COMPITI DA SVOLGERE.
1. Le affermazioni seguenti concordano con il testo sui lavoratori dei macelli? Per ciascuna rispondi sì o no e cita testualmente le parole del testo che lo stabiliscono.
(a) Lo studio del 2016 si basa sui dati di 10.605 lavoratori danesi.
(b) Human Rights Watch ha descritto il lavoro nei macelli statunitensi come un crimine contro i diritti umani nel 2016.
(c) Secondo il rapporto di Oxfam America, i lavoratori dei macelli venivano pagati al di sopra del salario minimo.
2. Ricopia il passo del testo sui lavoratori dei macelli compreso tra "Negli Stati Uniti, i" e "del salario minimo[63].", estremi inclusi.
──────── TESTO DI RIFERIMENTO
La cosa peggiore, peggio del pericolo fisico, è il prezzo emotivo. Se lavori nella stick pit [dove vengono uccisi i maiali] per un qualsiasi periodo di tempo, questo ti consente di uccidere le cose ma non ti fa preoccupare. Potresti guardare negli occhi un maiale che cammina nella fossa del sangue con te e pensare: "Dio, non è poi così male come animale". Potresti volerlo accarezzare. I maiali sul pavimento della macellazione sono venuti a strofinarsi su di me come cuccioli. Due minuti dopo ho dovuto ucciderli, picchiarli a morte con un tubo. Non me ne importa. — Gail A. Eisnitz[53]

L'atto di macellare animali, o di allevare o trasportare animali per la macellazione, può generare stress psicologico o traumi nelle persone coinvolte[54][55][56]. Uno studio del 2016 su Organization indica che "le analisi di regressione dei dati di 10.605 lavoratori danesi in 44 occupazioni suggeriscono che i lavoratori dei macelli sperimentano costantemente un benessere fisico e psicologico inferiore insieme a un'incidenza maggiore di comportamenti di adattamento negativi"[57]. Uno studio del 2009 della criminologa Amy Fitzgerald indica che "l'occupazione nei macelli aumenta i tassi di arresto totali, gli arresti per crimini violenti, gli arresti per stupro e gli arresti per altri reati sessuali rispetto ad altri settori"[58]. Come spiegano gli autori del PTSD Journal, "Questi dipendenti vengono assunti per uccidere animali, come maiali e mucche, che sono creature in gran parte gentili. Per portare a termine questa azione, i lavoratori devono disconnettersi da ciò che stanno facendo e dalla creatura che hanno di fronte. Questa dissonanza emotiva può portare a conseguenze come violenza domestica, isolamento sociale, ansia, abuso di droga e alcol e PTSD"[59].

Negli Stati Uniti, i macelli impiegano e sfruttano comunemente lavoratori minorenni e immigrati clandestini[60][61]. Nel 2010, Human Rights Watch ha descritto il lavoro nei macelli negli Stati Uniti come un crimine contro i diritti umani[62]. In un rapporto di Oxfam America, è stato osservato che ai lavoratori dei macelli non venivano concesse pause, spesso era loro richiesto di indossare pannolini e venivano pagati al di sotto del salario minimo[63].
────────────────
──────── DATI DA ESAMINARE
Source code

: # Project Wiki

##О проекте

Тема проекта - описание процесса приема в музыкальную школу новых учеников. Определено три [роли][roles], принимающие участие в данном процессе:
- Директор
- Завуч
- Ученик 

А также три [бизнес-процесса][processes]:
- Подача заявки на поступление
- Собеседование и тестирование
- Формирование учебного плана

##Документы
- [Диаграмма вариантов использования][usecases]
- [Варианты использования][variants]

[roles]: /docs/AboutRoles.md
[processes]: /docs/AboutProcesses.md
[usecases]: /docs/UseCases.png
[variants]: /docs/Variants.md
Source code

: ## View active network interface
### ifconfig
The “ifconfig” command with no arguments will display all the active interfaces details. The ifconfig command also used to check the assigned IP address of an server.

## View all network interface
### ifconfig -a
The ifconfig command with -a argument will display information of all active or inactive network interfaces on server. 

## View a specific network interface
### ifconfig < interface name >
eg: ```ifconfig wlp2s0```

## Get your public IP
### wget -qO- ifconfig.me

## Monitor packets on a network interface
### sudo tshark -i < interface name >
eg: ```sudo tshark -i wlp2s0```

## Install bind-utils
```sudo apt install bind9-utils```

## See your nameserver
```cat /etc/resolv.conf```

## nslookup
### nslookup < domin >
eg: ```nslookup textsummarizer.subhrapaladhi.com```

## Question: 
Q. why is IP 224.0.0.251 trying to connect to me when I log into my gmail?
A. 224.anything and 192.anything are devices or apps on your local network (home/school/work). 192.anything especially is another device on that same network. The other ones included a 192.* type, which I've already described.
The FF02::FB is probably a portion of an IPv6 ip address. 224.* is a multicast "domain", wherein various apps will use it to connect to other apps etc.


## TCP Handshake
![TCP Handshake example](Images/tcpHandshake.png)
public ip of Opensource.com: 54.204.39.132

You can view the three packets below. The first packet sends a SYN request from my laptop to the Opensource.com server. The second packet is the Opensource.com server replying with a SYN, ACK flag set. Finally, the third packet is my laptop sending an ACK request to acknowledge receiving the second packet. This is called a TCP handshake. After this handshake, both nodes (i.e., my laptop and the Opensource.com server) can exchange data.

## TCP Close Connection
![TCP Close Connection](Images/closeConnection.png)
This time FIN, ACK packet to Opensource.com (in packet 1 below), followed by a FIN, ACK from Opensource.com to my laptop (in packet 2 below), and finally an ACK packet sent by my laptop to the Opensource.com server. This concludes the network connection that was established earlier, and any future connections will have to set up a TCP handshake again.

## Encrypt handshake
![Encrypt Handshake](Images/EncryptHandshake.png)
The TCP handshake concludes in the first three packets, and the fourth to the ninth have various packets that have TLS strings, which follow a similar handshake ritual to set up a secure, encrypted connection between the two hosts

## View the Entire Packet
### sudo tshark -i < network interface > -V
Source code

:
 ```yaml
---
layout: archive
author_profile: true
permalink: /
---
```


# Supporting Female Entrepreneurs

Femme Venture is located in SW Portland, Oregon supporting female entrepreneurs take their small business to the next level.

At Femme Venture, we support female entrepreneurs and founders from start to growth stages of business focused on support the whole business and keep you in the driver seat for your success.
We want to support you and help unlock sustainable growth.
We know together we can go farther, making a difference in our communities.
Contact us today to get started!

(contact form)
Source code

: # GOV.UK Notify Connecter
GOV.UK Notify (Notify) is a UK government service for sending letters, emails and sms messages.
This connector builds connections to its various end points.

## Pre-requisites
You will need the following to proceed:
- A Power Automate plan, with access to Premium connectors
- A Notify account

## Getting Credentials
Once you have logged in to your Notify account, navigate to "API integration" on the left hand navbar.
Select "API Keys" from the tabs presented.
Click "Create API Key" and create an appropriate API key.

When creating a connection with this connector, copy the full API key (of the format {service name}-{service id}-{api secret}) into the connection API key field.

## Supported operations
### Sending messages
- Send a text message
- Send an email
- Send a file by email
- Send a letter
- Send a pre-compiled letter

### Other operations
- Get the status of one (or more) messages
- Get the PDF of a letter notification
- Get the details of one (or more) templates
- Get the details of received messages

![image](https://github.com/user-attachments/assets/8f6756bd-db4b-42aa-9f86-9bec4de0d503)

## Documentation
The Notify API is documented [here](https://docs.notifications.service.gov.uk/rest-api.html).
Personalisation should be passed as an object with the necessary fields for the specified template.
────────────────
SOLUZIONI PROPOSTE.
1.
(a) Sì: "le analisi di regressione dei dati di 10.605 lavoratori danesi in 44 occupazioni"
(b) No: "Nel 2010, Human Rights Watch ha descritto il lavoro nei macelli negli Stati Uniti come un crimine contro i diritti umani"
(c) No: "venivano pagati al di sotto del salario minimo"

2.
Negli Stati Uniti, i macelli impiegano e sfruttano comunemente lavoratori minorenni e immigrati clandestini[60][61]. Nel 2010, Human Rights Watch ha descritto il lavoro nei macelli negli Stati Uniti come un crimine contro i diritti umani[62]. In un rapporto di Oxfam America, è stato osservato che ai lavoratori dei macelli non venivano concesse pause, spesso era loro richiesto di indossare pannolini e venivano pagati al di sotto del salario minimo[63].